There is also a risk to using software like this if you do not personally speak the output language as there is no way to easily check that the output video is accurate. For example, I dubbed a video of myself into Hindi, but I do not speak Hindi myself, so I have no idea if what was being said in the output video was accurate or not. For all I know, it was – but this uncertainty highlights the problem of relying on AI tools without human oversight.
Voice Cloning
Voice cloning works by using a short recording of an existing voice to generate an AI model that you can use in other parts of ElevenLabs software like the Text-To-Speech tool. From just a few minutes of audio, it can create a relatively convincing voice model.
VERDICT:
The clone of my voice worked relatively well, but as with some of the other features of ElevenLabs, the underlying speech model seemed to have been trained only on American voices, so while the timbre of the voice matched mine, the cadence and inflexion were very Americanised. It would pronounce words like “niche” the American way. I have to say, it was quite an odd experience listening back to it – like a parallel universe American doppelganger of myself. However, I have looked online at examples with American accents, and they seem to be scarily good. I hope ElevenLabs will update its models soon to account for differences in accents.
Projects
Projects are more in-depth creations which you can generate using one or more AI voices. This includes turning text into audiobooks and podcasts. You can upload documents directly to ElevenLabs or use the URL of an existing piece of writing online.
VERDICT:
This is particularly useful in an age where many people use audio as their prime source of entertainment. I don’t tend to read newspapers or online articles very often these days, but when I’m walking through town, I almost always have headphones on listening to podcasts, interviews, reviews etc. Creating audio versions of your existing text content allows you to target a much wider audience than just publishing text.
Conversation AI
The conversation AI allows you to create semi-autonomous AI agents which can hold conversations with you or with your customers. This could be for fun, or for something more useful like creating a call centre agent that can man your phones while you are out of the office. By combining this with the voice clone feature, you could even create a clone of yourself to fill in for you in situations where you are unable to reach the phone.
VERDICT:
As with all AI agents, the ElevenLabs one is only as good as the information you provide. The more information you provide about yourself/your company and its goals, the better it will be. It is unlikely to be able to grasp the intricacies of your company’s services to be able to replace a skilled human in a support role but for simple tasks like routing calls, answering fact-based questions like opening times, and triaging calls for urgency, it can be extremely useful.
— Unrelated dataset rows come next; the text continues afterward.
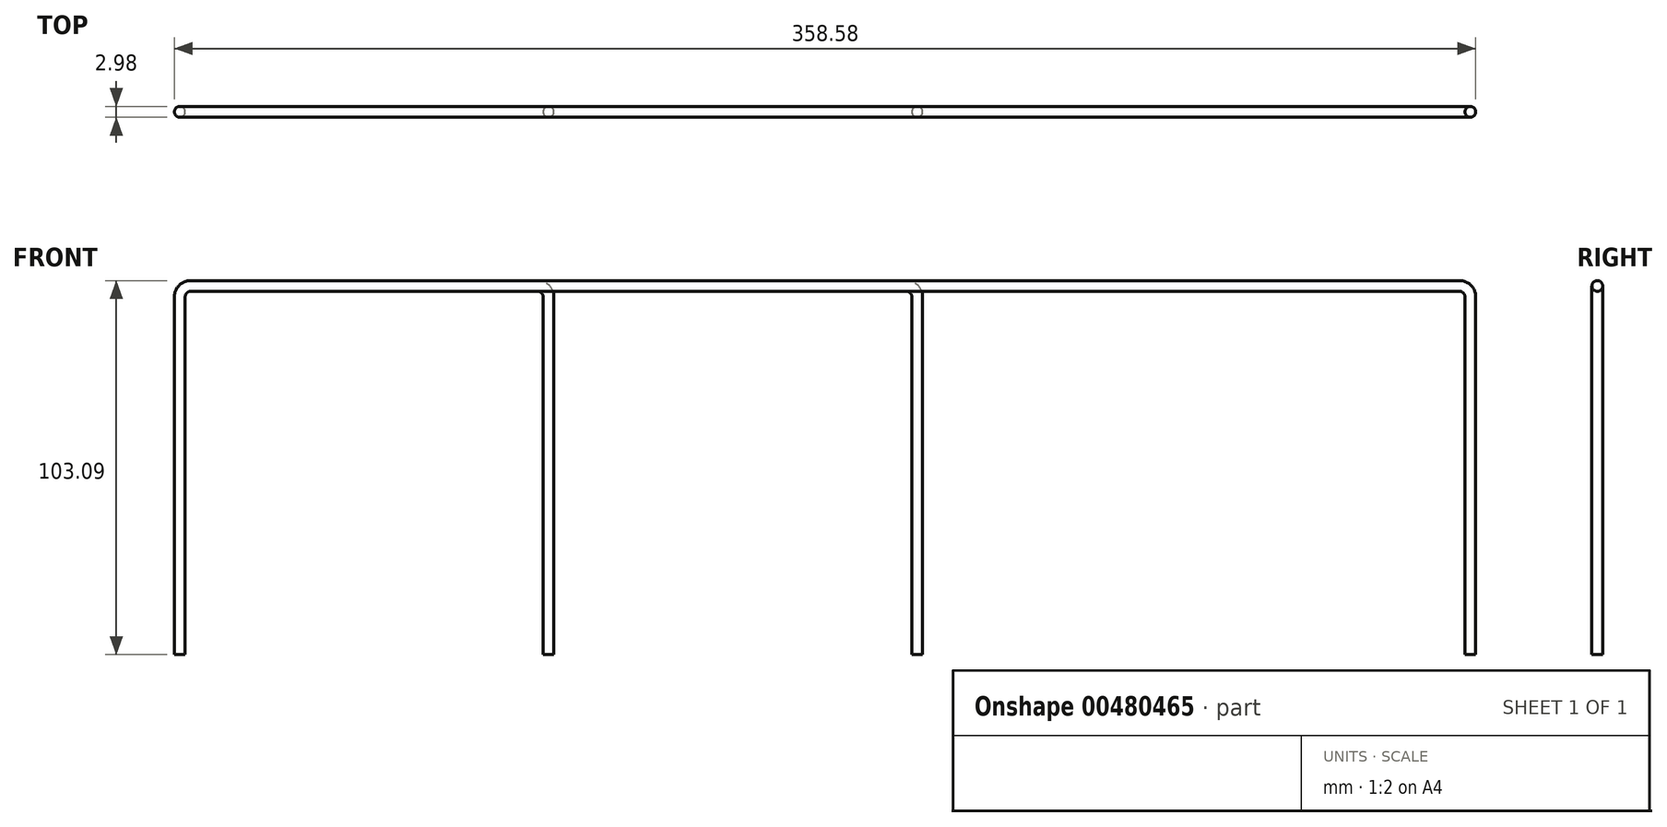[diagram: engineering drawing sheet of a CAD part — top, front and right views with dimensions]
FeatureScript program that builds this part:
annotation { "Feature Type Name" : "Feature", "Feature Type Description" : "" }
export const myFeature = defineFeature(function(context is Context, id is Id, definition is map)
    precondition{}
    {
        {
            var Q0;
            Q0=qCreatedBy(makeId("Top.planeOp"),FACE);
            var sketch = newSketch(context, id + "F0", { "sketchPlane" : qUnion([Q0])});
            skCircle(sketch, "E0", {"center": v(0, 0) * mm, "radius": 1.49 * mm});
            skSolve(sketch);
        }
        {
            var Q0;
            Q0=qCreatedBy(makeId("Front.planeOp"),FACE);
            var sketch = newSketch(context, id + "F1", { "sketchPlane" : qUnion([Q0])});
            skLineSegment(sketch, "E1", {"start": v(0, 0) * mm, "end": v(0, 98.63) * mm});
            skLineSegment(sketch, "E2", {"start": v(2.97, 101.6) * mm, "end": v(98.63, 101.6) * mm});
            skLineSegment(sketch, "E3", {"start": v(101.6, 98.63) * mm, "end": v(101.6, 0) * mm});
            skPoint(sketch, "E4.visualSharp", {"position": v(0, 101.6) * mm});
            skArc(sketch, "E4.filletArc", {"start": v(2.97, 101.6) * mm, "mid": v(0.87, 100.73) * mm, "end": v(0, 98.63) * mm});
            skPoint(sketch, "E5.visualSharp", {"position": v(101.6, 101.6) * mm});
            skArc(sketch, "E5.filletArc", {"start": v(101.6, 98.63) * mm, "mid": v(100.73, 100.73) * mm, "end": v(98.63, 101.6) * mm});
            skSolve(sketch);
        }
        {
            var Q0;
            Q0=qCreatedBy(makeId("Front.planeOp"),FACE);
            var sketch = newSketch(context, id + "F2", { "sketchPlane" : qUnion([Q0])});
            skLineSegment(sketch, "E6", {"start": v(0, 0) * mm, "end": v(0, 98.63) * mm});
            skLineSegment(sketch, "E7", {"start": v(2.97, 101.6) * mm, "end": v(200.23, 101.6) * mm});
            skLineSegment(sketch, "E8", {"start": v(203.2, 98.63) * mm, "end": v(203.2, 0) * mm});
            skPoint(sketch, "E9.visualSharp", {"position": v(0, 101.6) * mm});
            skArc(sketch, "E9.filletArc", {"start": v(2.97, 101.6) * mm, "mid": v(0.87, 100.73) * mm, "end": v(0, 98.63) * mm});
            skPoint(sketch, "E10.visualSharp", {"position": v(203.2, 101.6) * mm});
            skArc(sketch, "E10.filletArc", {"start": v(203.2, 98.63) * mm, "mid": v(202.33, 100.73) * mm, "end": v(200.23, 101.6) * mm});
            skSolve(sketch);
        }
        {
            var Q0;
            Q0=qCreatedBy(makeId("Front.planeOp"),FACE);
            var sketch = newSketch(context, id + "F3", { "sketchPlane" : qUnion([Q0])});
            skLineSegment(sketch, "E11", {"start": v(0, 0) * mm, "end": v(0, 98.63) * mm});
            skLineSegment(sketch, "E12", {"start": v(2.97, 101.6) * mm, "end": v(352.63, 101.6) * mm});
            skLineSegment(sketch, "E13", {"start": v(355.6, 98.63) * mm, "end": v(355.6, 0) * mm});
            skPoint(sketch, "E14.visualSharp", {"position": v(0, 101.6) * mm});
            skArc(sketch, "E14.filletArc", {"start": v(2.97, 101.6) * mm, "mid": v(0.87, 100.73) * mm, "end": v(0, 98.63) * mm});
            skPoint(sketch, "E15.visualSharp", {"position": v(355.6, 101.6) * mm});
            skArc(sketch, "E15.filletArc", {"start": v(355.6, 98.63) * mm, "mid": v(354.73, 100.73) * mm, "end": v(352.63, 101.6) * mm});
            skSolve(sketch);
        }
        {
            var Q0;
            Q0 = qSketchRegion(id + "F0", true);
            var Q1;
            Q1 = qConstructionFilter(qBodyType(qCreatedBy(id + "F1" ,EDGE), BodyType.WIRE), ConstructionObject.NO);
            sweep(context, id + "F4", {"profiles" : qUnion([Q0]), "path" : qUnion([Q1])});
        }
        {
            var Q0;
            Q0 = qSketchRegion(id + "F0", true);
            var Q1;
            Q1 = qConstructionFilter(qBodyType(qCreatedBy(id + "F2" ,EDGE), BodyType.WIRE), ConstructionObject.NO);
            sweep(context, id + "F5", {"profiles" : qUnion([Q0]), "path" : qUnion([Q1])});
        }
        {
            var Q0;
            Q0 = qSketchRegion(id + "F0", true);
            var Q1;
            Q1 = qConstructionFilter(qBodyType(qCreatedBy(id + "F3" ,EDGE), BodyType.WIRE), ConstructionObject.NO);
            sweep(context, id + "F6", {"profiles" : qUnion([Q0]), "path" : qUnion([Q1])});
        }
    });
Final Verdict on ElevenLabs
ElevenLabs is a very impressive platform with a wide variety of tools. The text-to-speech, voice cloning, dubbing studio and conversational AI currently stand out as the most useful and fully developed features. Others, like the Sound Effects Generator and voice model adjustments for accents, still have room for improvement but could be equally powerful with a few updates.
There is a huge amount of value to be gained for content producers, businesses and creatives. A tool like the dubbing studio could save you thousands and allow you to scale your video content distribution to foreign language markets in a matter of minutes – something that would have taken days of manhours in a pre-AI world.
As the technology evolves, ElevenLabs is poised to become a go-to tool for anyone working with audio content. Like all areas of AI, voice synthesis is improving at an exponential rate, so it may even have been updated by the time you’re reading this.